Pretty in White

April 25th, 5 more days left in April and 5 more days in the Ultimate Blog Challenge. It is still snowing. My world is pretty in white. The pink garage door is a beautiful accent. I am tired, having stood the while, prepping and putting all the ingredients for chicken soup in the Instant Pot. I feel the snow in my bones. While it is not devastinating pain, it is the ache that can make you scream. So, a tylenol, a cup of tea and a few words of complaint for ease.

The sun is struggling through the grey. Some is better than none. The greenhouse feels amazingly warm at just a little above 10℃. I had to shovel or wade through the deep snow to get to its door. I shoveled. The snow was wet and heavy. It was good exercise. I filled a bucket and added it to the half pail of water inside. Then I filled the bucket again. It will melt down for more watering the beds and seedlings. I hope this will be the last snowfall till next winter. The forecast says flurries are expected to start in 38 minutes. But just now the sun burst through the grey as if to say, No!

Needless to say, the weather and life are a bit strange these days. I feel as if I am living in Margaret Atwood’s science fiction. It would be nice that I’m just having a bad dream. It would be wonderful if when I wake up, there’s no snow and no climate change, no Donald Trump, Pete whatshisname, Kash Patel and all their gang. I wonder if that’s too much to ask for.

Mad as a Hatter

I’m still mad as hell, breathing fire and brimstone, that the world is not according to how I would like it. I feel like bashing my head on the desk. Who do I think I am anyways that I could put in such an order? When has anybody listened and heard me? Perhaps that’s what infuriates me the most, my insignificance and helplessness.

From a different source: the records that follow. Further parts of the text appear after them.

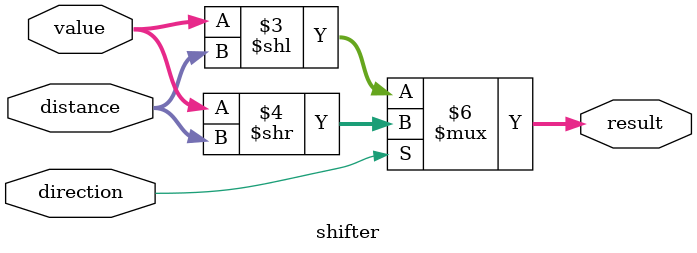
<source format=sv>

module shifter(
	input logic		[63:0]	value,
	input logic					direction, // 0: left, 1: right
	input	logic		[5:0]		distance,
	output logic	[63:0]	result
	);
	
	always_comb begin
		if (direction == 0)
			result = value << distance;
		else
			result = value >> distance;
	end
endmodule
</source>
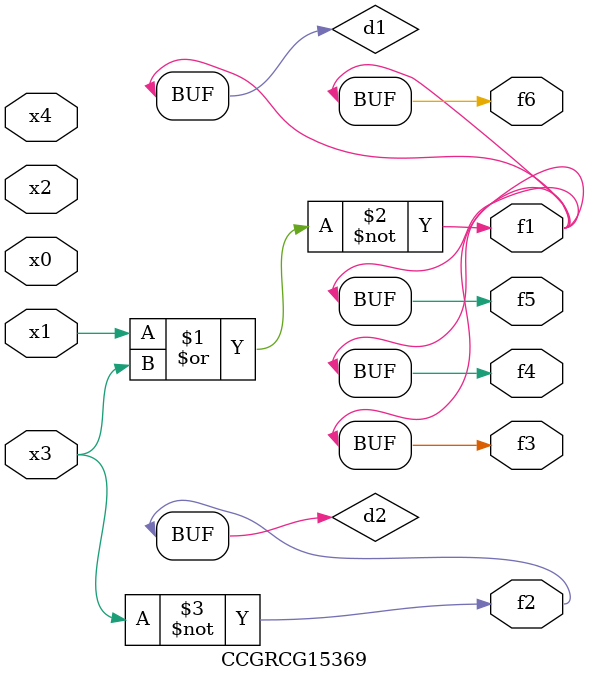
<source format=v>
module CCGRCG15369(
	input x0, x1, x2, x3, x4,
	output f1, f2, f3, f4, f5, f6
);

	wire d1, d2;

	nor (d1, x1, x3);
	not (d2, x3);
	assign f1 = d1;
	assign f2 = d2;
	assign f3 = d1;
	assign f4 = d1;
	assign f5 = d1;
	assign f6 = d1;
endmodule

</source>
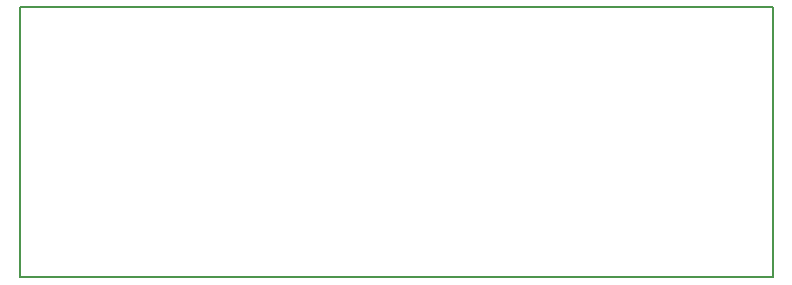
<source format=gbr>
G04 #@! TF.FileFunction,Profile,NP*
%FSLAX46Y46*%
G04 Gerber Fmt 4.6, Leading zero omitted, Abs format (unit mm)*
G04 Created by KiCad (PCBNEW 4.0.7-e2-6376~58~ubuntu16.04.1) date Mon Dec 18 14:35:32 2017*
%MOMM*%
%LPD*%
G01*
G04 APERTURE LIST*
%ADD10C,0.100000*%
%ADD11C,0.150000*%
G04 APERTURE END LIST*
D10*
D11*
X153670000Y-66040000D02*
X153670000Y-88900000D01*
X89916000Y-66040000D02*
X89916000Y-66040000D01*
X89916000Y-88900000D02*
X89916000Y-66040000D01*
X153670505Y-88900000D02*
X89916000Y-88900000D01*
X89916000Y-66040000D02*
X153670000Y-66040000D01*
M02*

</source>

There! I’ve said it outloud. I’m feeling better. It’s like getting a bit of oxygen when you’re gasping for air. I’m feeling like Alice, falling down the rabbit hole. Sometimes I feel like I’m going mad. Wonderland would be a good place to be in for a mind break. I could have tea with the Mad Hatter, March Hare and Door Mouse and talk nonsense.

I really enjoy these wonderful lines.

From Alice.

  • “I can’t go back to yesterday because I was a different person then.” 
  • “What is the use of a book,’ thought Alice, ‘without pictures or conversations?” 
  • “I give myself very good advice, but I very seldom follow it.” 
  • “Curiouser and curiouser!” 

From the Mad Hatter & March Hare:

  • “Why, sometimes I’ve believed as many as six impossible things before breakfast.” 
  • “If you knew Time as well as I do… you wouldn’t talk about wasting it.” 
  • “Begin at the beginning,’ the King said, very gravely, ‘and go on till you come to the end: then stop.” 
  • “You used to be much more… muchier. You’ve lost your muchness.” 

From the Cheshire Cat:

  • “We’re all mad here. I’m mad. You’re mad.” 
  • “That depends a good deal on where you want to get to.” 
  • “If you don’t know where you are going, any road can take you there.” 
  • “You may have noticed, I’m not all there myself.” 

I haven’t been all there or here lately myself. But I think I’ve chased the madness out of me. I’m feeling much, much better now. What a relief, eh!